__What to produce__
Please format every line of the entries as a single numbered list, leaving out blank lines.

>>>

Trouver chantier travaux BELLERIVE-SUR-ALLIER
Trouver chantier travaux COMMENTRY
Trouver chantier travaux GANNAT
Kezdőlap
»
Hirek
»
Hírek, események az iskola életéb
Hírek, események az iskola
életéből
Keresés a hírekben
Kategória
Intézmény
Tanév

<<<

__Solved problem__
1. Trouver chantier travaux BELLERIVE-SUR-ALLIER
2. Trouver chantier travaux COMMENTRY
3. Trouver chantier travaux GANNAT
4. Kezdőlap
5. »
6. Hirek
7. »
8. Hírek, események az iskola életéb
9. Hírek, események az iskola
10. életéből
11. Keresés a hírekben
12. Kategória
13. Intézmény
14. Tanév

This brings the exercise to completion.